## EXERCISE
Retype each line of the listing. Do not alter anything.
══ TASK MATERIAL ══
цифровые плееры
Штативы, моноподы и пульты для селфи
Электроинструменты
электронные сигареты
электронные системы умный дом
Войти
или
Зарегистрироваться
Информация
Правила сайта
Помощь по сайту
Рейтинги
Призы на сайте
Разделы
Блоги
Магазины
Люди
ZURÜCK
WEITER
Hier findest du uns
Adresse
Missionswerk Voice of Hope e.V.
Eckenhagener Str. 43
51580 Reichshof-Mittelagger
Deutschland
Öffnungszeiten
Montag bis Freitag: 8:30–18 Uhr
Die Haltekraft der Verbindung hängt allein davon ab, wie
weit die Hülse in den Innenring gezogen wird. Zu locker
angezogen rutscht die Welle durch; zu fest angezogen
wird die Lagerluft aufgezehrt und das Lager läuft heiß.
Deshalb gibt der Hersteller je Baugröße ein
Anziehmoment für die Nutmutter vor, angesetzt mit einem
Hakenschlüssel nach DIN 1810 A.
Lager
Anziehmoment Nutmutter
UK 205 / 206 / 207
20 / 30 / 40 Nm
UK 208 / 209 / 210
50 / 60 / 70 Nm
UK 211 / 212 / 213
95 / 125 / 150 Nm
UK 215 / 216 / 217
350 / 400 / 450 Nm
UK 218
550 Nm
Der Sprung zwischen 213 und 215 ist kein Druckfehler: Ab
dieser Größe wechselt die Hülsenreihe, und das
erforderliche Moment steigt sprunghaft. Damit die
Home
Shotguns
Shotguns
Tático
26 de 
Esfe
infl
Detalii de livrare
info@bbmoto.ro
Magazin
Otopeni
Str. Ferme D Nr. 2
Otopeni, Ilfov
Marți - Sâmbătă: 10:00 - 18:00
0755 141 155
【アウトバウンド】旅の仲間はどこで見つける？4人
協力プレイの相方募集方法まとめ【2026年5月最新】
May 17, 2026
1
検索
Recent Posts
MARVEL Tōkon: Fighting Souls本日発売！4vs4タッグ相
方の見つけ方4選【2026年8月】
═══
## ANSWER FOR THE TASK
цифровые плееры
Штативы, моноподы и пульты для селфи
Электроинструменты
электронные сигареты
электронные системы умный дом
Войти
или
Зарегистрироваться
Информация
Правила сайта
Помощь по сайту
Рейтинги
Призы на сайте
Разделы
Блоги
Магазины
Люди
ZURÜCK
WEITER
Hier findest du uns
Adresse
Missionswerk Voice of Hope e.V.
Eckenhagener Str. 43
51580 Reichshof-Mittelagger
Deutschland
Öffnungszeiten
Montag bis Freitag: 8:30–18 Uhr
Die Haltekraft der Verbindung hängt allein davon ab, wie
weit die Hülse in den Innenring gezogen wird. Zu locker
angezogen rutscht die Welle durch; zu fest angezogen
wird die Lagerluft aufgezehrt und das Lager läuft heiß.
Deshalb gibt der Hersteller je Baugröße ein
Anziehmoment für die Nutmutter vor, angesetzt mit einem
Hakenschlüssel nach DIN 1810 A.
Lager
Anziehmoment Nutmutter
UK 205 / 206 / 207
20 / 30 / 40 Nm
UK 208 / 209 / 210
50 / 60 / 70 Nm
UK 211 / 212 / 213
95 / 125 / 150 Nm
UK 215 / 216 / 217
350 / 400 / 450 Nm
UK 218
550 Nm
Der Sprung zwischen 213 und 215 ist kein Druckfehler: Ab
dieser Größe wechselt die Hülsenreihe, und das
erforderliche Moment steigt sprunghaft. Damit die
Home
Shotguns
Shotguns
Tático
26 de 
Esfe
infl
Detalii de livrare
info@bbmoto.ro
Magazin
Otopeni
Str. Ferme D Nr. 2
Otopeni, Ilfov
Marți - Sâmbătă: 10:00 - 18:00
0755 141 155
【アウトバウンド】旅の仲間はどこで見つける？4人
協力プレイの相方募集方法まとめ【2026年5月最新】
May 17, 2026
1
検索
Recent Posts
MARVEL Tōkon: Fighting Souls本日発売！4vs4タッグ相
方の見つけ方4選【2026年8月】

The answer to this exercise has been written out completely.